2) With the focus on liberalization, ability of MNCs to hire the best global legislative firms in India along with the advent of dedicated foreign law firms in Indian market will also facilitate ‘ease of business’ in India along with bringing substantial amount of foreign investment.
However, certain safeguards need to be put in place in order to ensure smooth integration of these firms in the Indian legal framework:
1) Adequate protection to the nascent Indian law firms in order to ensure that they do not get obliterated by the foreign firms. This can be done in the form of mandating joint ventures with majority Indian ownership.
2) A pro-active regulatory regime must be put in place to avoid proliferation of bogus firms that may jeopardize the sanctity of Indian legislative process.
3) Advent of foreign law firms may have inflationary effect on the cost of litigation which may be harmful, especially for poor people. Hence, a certain percentage of law firms can be directed to handle indigent cases (as is the case in Priority Sector Lending for Banks)
In essence, a strong regulatory framework coupled with adequate protection can help us popularize the slogan ‘legislate in India’.
Q.2) Ethics in politics is at the all time low. Elections are being contested by manufacturing perceptions and on medieval issues with hardly any trace of accountability. Does this state of politics in India reflect badly on the mindset of the society? Critically examine.
The Top Answer for this Question is written by – SBT57
Q.3) The 40th anniversary of the imposition of emergency was an opportune moment to contemplate about the resilience of the institutions to withstand any onslaught on democracy in India. What do you think of the 1975 emergency? What lessons did we learnt from it? Did the emergency work as a bitter antibiotic that rather strengthened Indian democracy? Examine.
The Top Answer for this Question is written by – The Rock
Ans) Against the backdrop of anti-corruption movements led by Jay Prakash Narayan , rising poverty , arbitrary judicial appointments and criticisms by media and opposition , emergency was imposed.

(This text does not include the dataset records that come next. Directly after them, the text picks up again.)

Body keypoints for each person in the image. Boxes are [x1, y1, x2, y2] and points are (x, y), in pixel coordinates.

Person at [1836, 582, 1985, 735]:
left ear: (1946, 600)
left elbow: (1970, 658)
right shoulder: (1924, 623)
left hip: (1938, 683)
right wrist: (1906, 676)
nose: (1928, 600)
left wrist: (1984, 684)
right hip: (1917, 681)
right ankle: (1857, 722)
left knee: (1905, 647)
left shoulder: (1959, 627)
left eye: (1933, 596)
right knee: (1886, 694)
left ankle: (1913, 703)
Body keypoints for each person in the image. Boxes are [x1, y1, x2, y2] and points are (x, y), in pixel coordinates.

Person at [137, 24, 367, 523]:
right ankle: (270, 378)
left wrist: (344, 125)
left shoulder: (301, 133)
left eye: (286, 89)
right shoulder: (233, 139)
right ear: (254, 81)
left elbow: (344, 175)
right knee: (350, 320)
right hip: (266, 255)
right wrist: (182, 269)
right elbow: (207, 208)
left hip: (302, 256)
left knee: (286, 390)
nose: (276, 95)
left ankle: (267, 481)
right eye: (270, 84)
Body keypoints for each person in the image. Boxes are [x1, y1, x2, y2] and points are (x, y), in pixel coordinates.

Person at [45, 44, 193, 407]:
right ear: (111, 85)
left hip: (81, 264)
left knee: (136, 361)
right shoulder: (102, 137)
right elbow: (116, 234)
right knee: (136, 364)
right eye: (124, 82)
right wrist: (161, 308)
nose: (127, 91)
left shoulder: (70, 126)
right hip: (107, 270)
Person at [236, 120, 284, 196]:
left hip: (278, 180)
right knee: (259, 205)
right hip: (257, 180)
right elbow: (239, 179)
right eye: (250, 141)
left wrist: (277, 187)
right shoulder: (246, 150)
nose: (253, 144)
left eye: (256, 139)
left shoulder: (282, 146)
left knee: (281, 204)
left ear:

Though Emergency was justified for maintaining discipline , improving efficiency of government functioning , especially in essential services and maintaining the unity and integrity of India , the emergency led to restriction on right to free speech and expression by banning press and public meetings . Right to life and liberty was curbed by arbitrary use of preventive detention against political leaders and common public . Unpopular population control programmes , concentration of powers by executive by 42nd amendment and political appointments led to criticism of government across the public , civil society and international organisations
Post emergency , 44th constitutional amendment was introduced to reverse the wrongdoings , by strengthening the emergency and fundamental rights provisions . Right to life was expanded in Maneka Gandhi case , while balance between fundamental rights and directive principles of state policy and separation of powers between executive and judiciary was affirmed as basic structure , under Minerva case . which strengthened the institutions .
Thus , Emergency worked as a bitter antibiotic as importance of political rights , parliamentary democracy and constitutionalism was realised. However , this antibiotic could have been avoided if proactive measures like reasonable restrictions , separation of powers , constitutional means of opposition, etc were adhered to.